Middleman is a one season long TV series that aired on ABC Family in 2008, based on the comic book series of the same name. The comic, if i understand the story correctly, was created based on a TV pilot a writer on Lost had produced in the mid 00's, which then got turned back into a TV show driected at sassy teenagers for ABC Family. I was originally confused as to the network, because I think i had heard it was on Disney, and expected a kids show, but the show as produced has a surprising amount of (bleeped) profanity and lots of angsty young adult relationship/crush/flirtation stuff. But apparently ABC Family is actually going for sassy-mouthed faux-worldly teen aged girls, so that's why this show stars a sassy-mouthed faux-worldly college aged girl.
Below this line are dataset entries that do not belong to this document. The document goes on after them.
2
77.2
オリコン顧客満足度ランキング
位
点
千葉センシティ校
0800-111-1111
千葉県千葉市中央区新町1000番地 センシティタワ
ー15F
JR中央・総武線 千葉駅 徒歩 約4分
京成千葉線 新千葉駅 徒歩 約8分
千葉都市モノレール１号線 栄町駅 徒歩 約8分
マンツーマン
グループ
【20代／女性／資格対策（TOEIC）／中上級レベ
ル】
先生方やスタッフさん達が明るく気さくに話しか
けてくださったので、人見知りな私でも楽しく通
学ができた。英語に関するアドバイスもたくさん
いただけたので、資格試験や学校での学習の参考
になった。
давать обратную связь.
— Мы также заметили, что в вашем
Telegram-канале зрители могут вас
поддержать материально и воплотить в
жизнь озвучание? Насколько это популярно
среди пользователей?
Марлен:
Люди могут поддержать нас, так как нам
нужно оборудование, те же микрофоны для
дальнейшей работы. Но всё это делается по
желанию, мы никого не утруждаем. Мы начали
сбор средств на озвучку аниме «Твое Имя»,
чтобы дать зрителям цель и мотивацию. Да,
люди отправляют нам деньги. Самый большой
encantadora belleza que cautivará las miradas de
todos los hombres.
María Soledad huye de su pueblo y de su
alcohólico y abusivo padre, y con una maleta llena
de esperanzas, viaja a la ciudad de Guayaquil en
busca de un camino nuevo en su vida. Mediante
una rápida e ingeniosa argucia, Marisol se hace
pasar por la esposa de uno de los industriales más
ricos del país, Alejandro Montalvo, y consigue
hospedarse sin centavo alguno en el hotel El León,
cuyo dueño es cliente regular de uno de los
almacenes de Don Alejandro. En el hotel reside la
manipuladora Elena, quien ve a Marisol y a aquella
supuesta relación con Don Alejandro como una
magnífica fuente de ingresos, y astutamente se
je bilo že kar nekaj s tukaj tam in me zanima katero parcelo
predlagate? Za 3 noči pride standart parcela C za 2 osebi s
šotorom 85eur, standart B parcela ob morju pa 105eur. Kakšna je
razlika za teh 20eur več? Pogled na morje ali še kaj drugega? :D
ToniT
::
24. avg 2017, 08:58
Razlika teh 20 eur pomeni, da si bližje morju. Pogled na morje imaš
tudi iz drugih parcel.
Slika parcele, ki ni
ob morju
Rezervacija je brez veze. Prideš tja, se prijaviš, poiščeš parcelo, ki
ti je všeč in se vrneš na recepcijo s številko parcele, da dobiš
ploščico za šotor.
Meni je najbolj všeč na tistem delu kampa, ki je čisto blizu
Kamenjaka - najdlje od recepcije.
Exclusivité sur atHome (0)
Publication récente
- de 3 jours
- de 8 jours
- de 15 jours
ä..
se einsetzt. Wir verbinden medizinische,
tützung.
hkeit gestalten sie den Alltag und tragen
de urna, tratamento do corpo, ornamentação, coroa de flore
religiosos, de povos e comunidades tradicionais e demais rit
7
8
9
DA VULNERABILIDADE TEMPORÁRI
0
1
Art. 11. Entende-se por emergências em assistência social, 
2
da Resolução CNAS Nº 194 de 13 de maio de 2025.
But I digress.

The show is at its heart, one of those stories about the supernatural and/or superheroes actually being real in the real world. As in many of these, the main hero/investigator role is played by a tall handsome slightly older man (in this case, The Middleman (Matt Keaslar)) who is accompanied by his attractive, younger, sexy but not in a sexual relation ship with the tall handsome investigator guy (here, Wendy Watson, aka "dub-dub" (Natale Morales, who is in fact, ridiculously hot)). There are quite a few pairs like this: Mulder and Scully of course, any number of Doctor-companion pairs, Harry Dresden and Molly Carpenter, Angel and Cordelia, Plausibly HRG and the Cheerleader, and so forth. The Middleman is also one of those many modern deconstruction of the superhero type shows that occupy meta space in the same universe as the Tick, Venture Brothers and Dr. Horrible. Though I found it to have met the Dr. Venture metaverse halfway with the Dresden Files, as there is a lot more magic and demons and such than in most meta-superhero shows.
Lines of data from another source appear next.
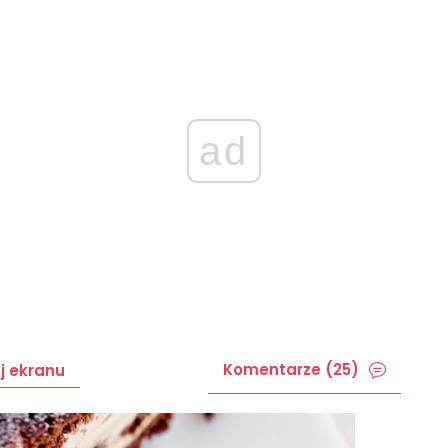
ad
Komentarze (25)
j ekranu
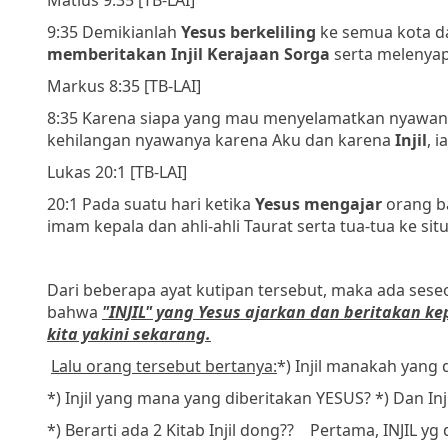
9:35 Demikianlah
Yesus berkeliling
ke semua kota da
memberitakan
Injil Kerajaan Sorga
serta melenyap
Markus 8:35 [TB-LAI]
8:35 Karena siapa yang mau menyelamatkan nyawanya
kehilangan nyawanya karena Aku dan karena
Injil
, 
Lukas 20:1 [TB-LAI]
20:1 Pada suatu hari ketika
Yesus mengajar
orang ba
imam kepala dan ahli-ahli Taurat serta tua-tua ke situ
Dari beberapa ayat kutipan tersebut, maka ada sese
bahwa
"INJIL" yang Yesus ajarkan dan beritakan ke
kita yakini sekarang.
Lalu orang tersebut bertanya:
*) Injil manakah yang 
*) Injil yang mana yang diberitakan YESUS?
*) Dan In
*) Berarti ada 2 Kitab Injil dong??
Pertama, INJIL yg d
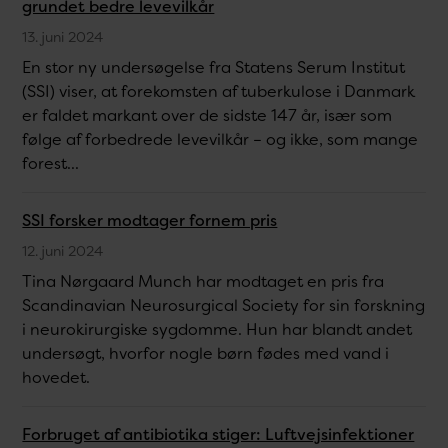
grundet bedre levevilkår
13. juni 2024
En stor ny undersøgelse fra Statens Serum Institut
(SSI) viser, at forekomsten af tuberkulose i Danmark
er faldet markant over de sidste 147 år, især som
følge af forbedrede levevilkår – og ikke, som mange
forest...
SSI forsker modtager fornem pris
12. juni 2024
Tina Nørgaard Munch har modtaget en pris fra
Scandinavian Neurosurgical Society for sin forskning
i neurokirurgiske sygdomme. Hun har blandt andet
undersøgt, hvorfor nogle børn fødes med vand i
hovedet.
Forbruget af antibiotika stiger: Luftvejsinfektioner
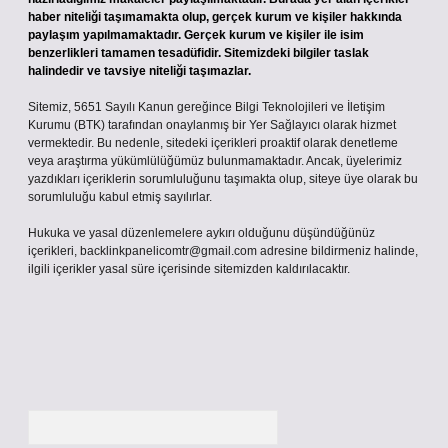
haber niteliği taşımamakta olup, gerçek kurum ve kişiler hakkında
paylaşım yapılmamaktadır. Gerçek kurum ve kişiler ile isim
benzerlikleri tamamen tesadüfidir. Sitemizdeki bilgiler taslak
halindedir ve tavsiye niteliği taşımazlar.
Sitemiz, 5651 Sayılı Kanun gereğince Bilgi Teknolojileri ve İletişim
Kurumu (BTK) tarafından onaylanmış bir Yer Sağlayıcı olarak hizmet
vermektedir. Bu nedenle, sitedeki içerikleri proaktif olarak denetleme
veya araştırma yükümlülüğümüz bulunmamaktadır. Ancak, üyelerimiz
yazdıkları içeriklerin sorumluluğunu taşımakta olup, siteye üye olarak bu
sorumluluğu kabul etmiş sayılırlar.
Hukuka ve yasal düzenlemelere aykırı olduğunu düşündüğünüz
içerikleri,
backlinkpanelicomtr@gmail.com
adresine bildirmeniz halinde,
ilgili içerikler yasal süre içerisinde sitemizden kaldırılacaktır.
Arama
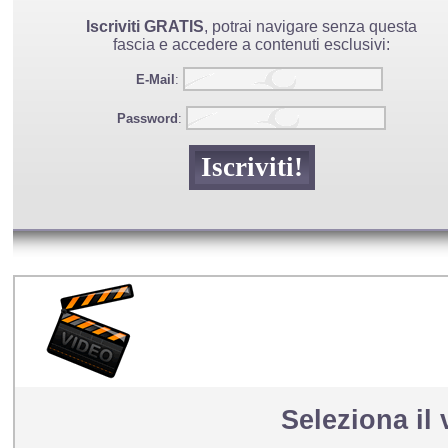
Iscriviti GRATIS
, potrai navigare senza questa
fascia e accedere a contenuti esclusivi:
E-Mail
:
Password
:
Seleziona il 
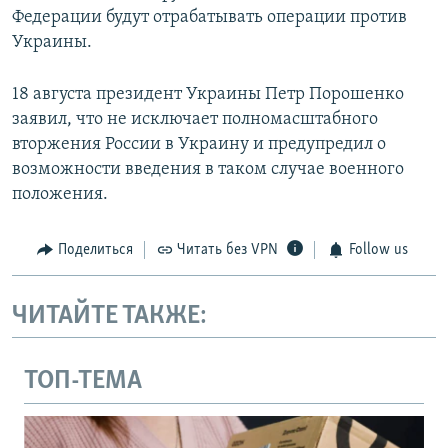
Федерации будут отрабатывать операции против
Украины.
18 августа президент Украины Петр Порошенко
заявил, что не исключает полномасштабного
вторжения России в Украину и предупредил о
возможности введения в таком случае военного
положения.
Поделиться
Читать без VPN
Follow us
ЧИТАЙТЕ ТАКЖЕ:
ТОП-ТЕМА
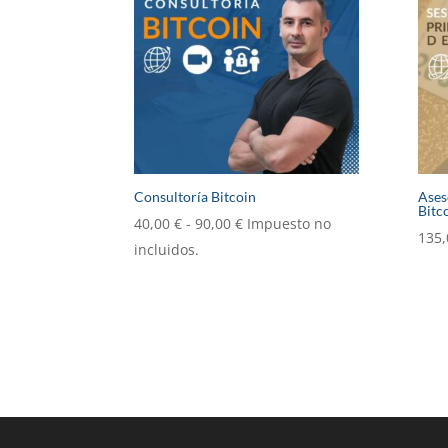
Consultoría Bitcoin
Ases
Bitc
Rango
40,00
€
-
90,00
€
Impuesto no
135
de
incluidos.
precios:
desde
40,00 €
hasta
90,00 €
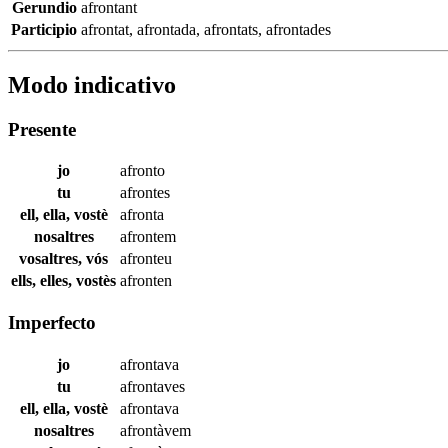
Gerundio
afrontant
Participio
afrontat
,
afrontada
,
afrontats
,
afrontades
Modo indicativo
Presente
jo
afronto
tu
afrontes
ell, ella, vostè
afronta
nosaltres
afrontem
vosaltres, vós
afronteu
ells, elles, vostès
afronten
Imperfecto
jo
afrontava
tu
afrontaves
ell, ella, vostè
afrontava
nosaltres
afrontàvem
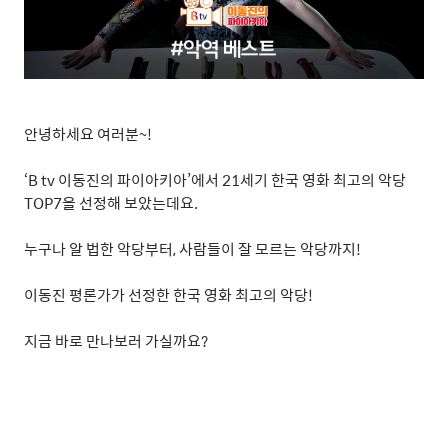
안녕하세요 여러분
~!
‘B tv
이동진의 파이아키아
’
에서
21
세기 한국 영화 최고의 악당
TOP7
을 선정해 보았는데요
.
누구나 알 법한 악당부터
,
사람들이 잘 모르는 악당까지
!
이동진 평론가가 선정한 한국 영화 최고의 악당
!
지금 바로 만나보러 가실까요
?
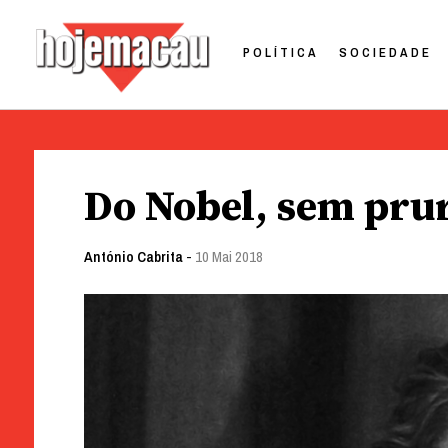
POLÍTICA
SOCIEDADE
Hoje Macau
Jornal em Língua Portuguesa
Skip
to
Do Nobel, sem pru
content
António Cabrita
-
10 Mai 2018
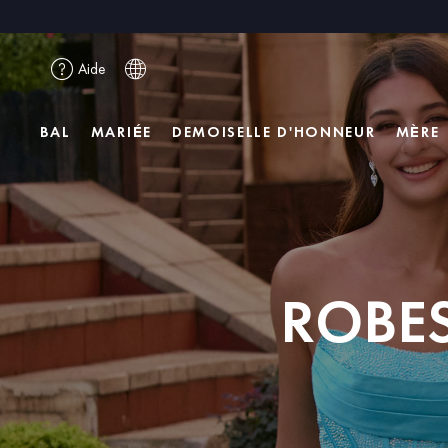
Aide
BAL
MARIÉE
DEMOISELLE D'HONNEUR
MÈRE
ROBES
The Middleman is only the most current in a long line of Middlemen, the only apparent superhero in a world where all the most bizarre comic-book style threats to humanity are real. Villains with horribly over-elaborate superscience based plans they like to monologue about ("It's sheer elegance in its simplicity!") alien invasions, ancient resurrected Chinese emperors and thousands of ways for the earth to be destroyed on a daily basis. All that stands between us and all this crazy crap is the Middleman, assisted by his android sidekick IDA and, as of the start of the series, his sassy-mouthed Middleman in training, Wendy. The Middleman is funded and kept in cool gadgets by the OTSTK (Organization too secret to know) and the various fancy computers and shit keep a steady supply of plot solving god boxes on hand.
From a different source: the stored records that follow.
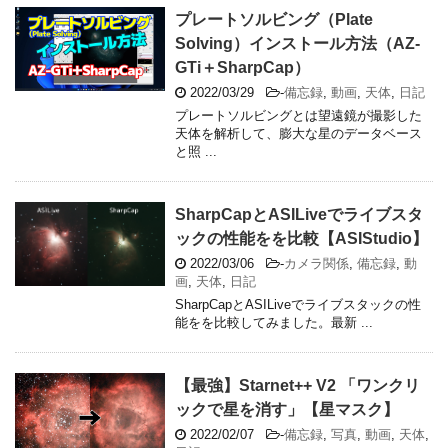
プレートソルビング（Plate
Solving）インストール方法（AZ-
GTi＋SharpCap）
2022/03/29
-
備忘録
,
動画
,
天体
,
日記
プレートソルビングとは望遠鏡が撮影した
天体を解析して、膨大な星のデータベース
と照 ...
SharpCapとASILiveでライブスタ
ックの性能をを比較【ASIStudio】
2022/03/06
-
カメラ関係
,
備忘録
,
動
画
,
天体
,
日記
SharpCapとASILiveでライブスタックの性
能をを比較してみました。最新 ...
【最強】Starnet++ V2 「ワンクリ
ックで星を消す」【星マスク】
2022/02/07
-
備忘録
,
写真
,
動画
,
天体
,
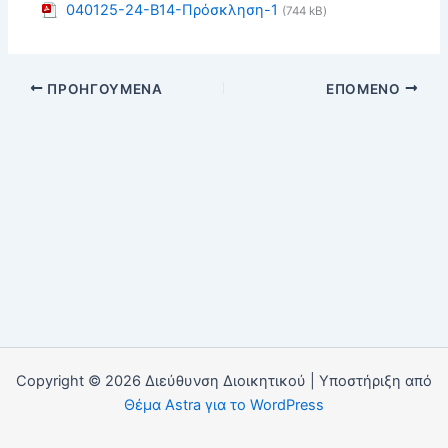
040125-24-B14-Πρόσκληση-1
(744 kB)
ΠΡΟΗΓΟΎΜΕΝΑ
ΕΠΌΜΕΝΟ
Copyright © 2026 Διεύθυνση Διοικητικού | Υποστήριξη από
Θέμα Astra για το WordPress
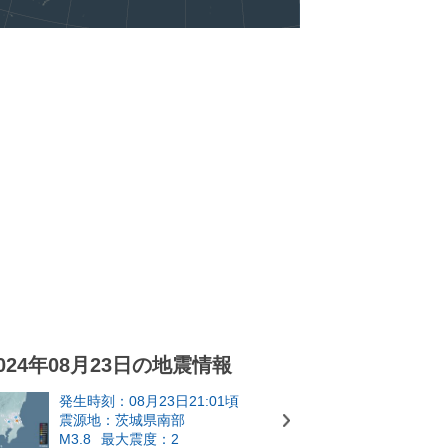
024年08月23日の地震情報
発生時刻：08月23日21:01頃
震源地：茨城県南部
M3.8
最大震度：2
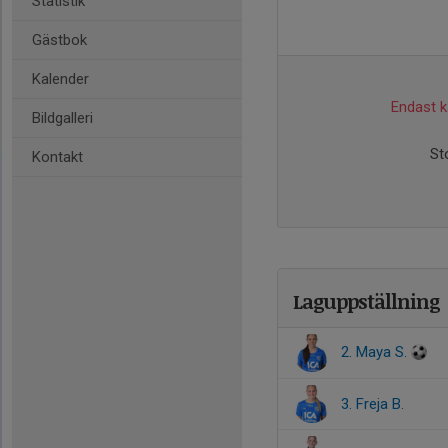
Statistik
Gästbok
Kalender
Endast ka
Bildgalleri
St
Kontakt
Laguppställning
2. Maya S.
3. Freja B.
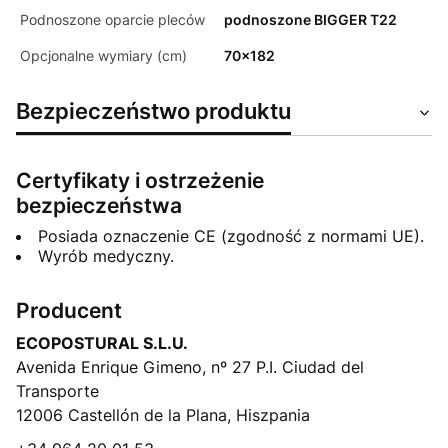
Podnoszone oparcie pleców
podnoszone BIGGER T22
Opcjonalne wymiary (cm)
70x182
Bezpieczeństwo produktu
Certyfikaty i ostrzeżenie
bezpieczeństwa
Posiada oznaczenie CE (zgodność z normami UE).
Wyrób medyczny.
Producent
ECOPOSTURAL S.L.U.
Avenida Enrique Gimeno, nº 27 P.I. Ciudad del
Transporte
12006 Castellón de la Plana, Hiszpania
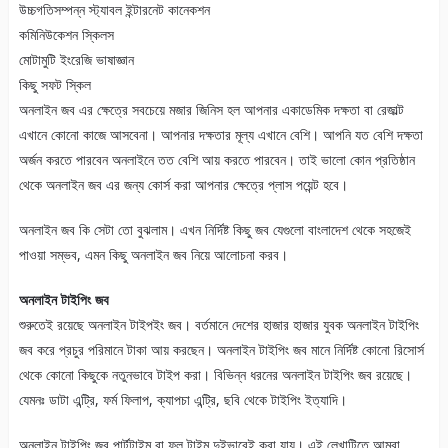
উচ্চগতিসম্পন্ন স্ট্যাবল ইন্টারনেট কানেকশন
কমিনিউকেশন স্কিলস
মোটামুটি ইংরেজি ভাষাজ্ঞান
কিছু সফট স্কিল
অনলাইন জব এর ক্ষেত্রে সবচেয়ে মজার জিনিস হল আপনার একাডেমিক দক্ষতা বা রেজাল্ট
এখানে কোনো কাজে আসবেনা। আপনার দক্ষতার মূল্য এখানে বেশি। আপনি যত বেশি দক্ষতা
অর্জন করতে পারবেন অনলাইনে তত বেশি আয় করতে পারবেন। তাই ভালো কোন প্রতিষ্ঠান
থেকে অনলাইন জব এর জন্য কোর্স করা আপনার ক্ষেত্রে প্লাস পয়েন্ট হবে।
অনলাইন জব কি সেটা তো বুঝলাম। এখন নির্দিষ্ট কিছু জব যেগুলো বাংলাদেশ থেকে সহজেই
পাওয়া সম্ভব, এমন কিছু অনলাইন জব নিয়ে আলোচনা করব।
অনলাইন টাইপিং জব
শুরুতেই রয়েছে অনলাইন টাইপইং জব। বর্তমানে দেশের হাজার হাজার যুবক অনলাইন টাইপিং
জব করে প্রচুর পরিমানে টাকা আয় করছেন। অনলাইন টাইপিং জব মানে নির্দিষ্ট কোনো রিসোর্স
থেকে কোনো কিছুকে নতুনভাবে টাইপ করা। বিভিন্ন ধরনের অনলাইন টাইপিং জব রয়েছে।
যেমনঃ ডাটা এন্ট্রি, ফর্ম ফিলাপ, ক্যাপচা এন্ট্রি, ছবি থেকে টাইপিং ইত্যাদি।
অনলাইন টাইপিং জব পার্টটাইম বা ফুল টাইম দুইভাবেই করা যায়। এই লেখাটিতে আমরা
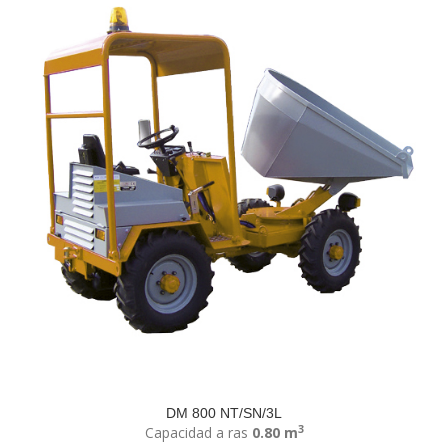
DM 800 NT/SN/3L
3
Capacidad a ras
0.80 m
The series has some good ideas at its core, and can at times be fun. But overall, I found it kind of meh. It's problematic that this show messes around in well explored territory--the above mentioned interpersonal dynamic between the main characters and the meta-superheroes are real setting--but doesn't really add anything new to it. Part of my lack of enthusiasm comes from the overly simple characterizations of all these main characters. The Middleman is an absurdly straight laced Dudley Do-right type who's always a gentleman, watches only westerns, and drinks milk all the time. Wendy is the never phased by anything, too cool for school, always wisecracking nerdy hot girl. Her roommate exists to be a sexpot, her upstairs neighbor's purpose is to be the dick, and her boyfriend is there to be kind of cute and also spout more bantery dialogue. Pretty much all the dialogue on the show is constantly delivered with a grin and a wink, and that kind of ruins a lot of it...there is a great deal of character back and forth witticism reminiscent of old noir banter, but in a modern context, except the constant sarcastic winking at the audience tone makes it not really work for me. Or possibly the actors don't have the chops to make it work, I'm not sure.

The plots themselves are way silly, often too silly for a "Superheroes are real" plot line. Except, I could see the gun toting, mob-movie watching super-intelligent gorilla working on the Tick, or the Mexican-wrestler mask sporting Japanese Sensei Ping working as a character in the Venture Brothers, or the noirish reformed succubus Roxy Wasserman working in a Dresden Files novel. But things don't quite ever click on the Middleman. I'd find my self sort of getting into the show, but easily distracted due to slow pacing, or growing irritation with the overly sassy dialogue, and maybe a bit of eye rolling at the just slightly too absurd for its own universe plots. I feel a lot of the problem comes with combing thinly drawn caricature based characters with a "comic-books are real" vibe--in order to make it work, we have to feel the characters could be real people.

In the end, I think I've just seen this plot too many times before to be excited by it. You can rent the DVD's from netflix, and if you're into comic book plots, its not a bad way to pass the time. But given the choice, I'd rather watch the Venture Bros. again.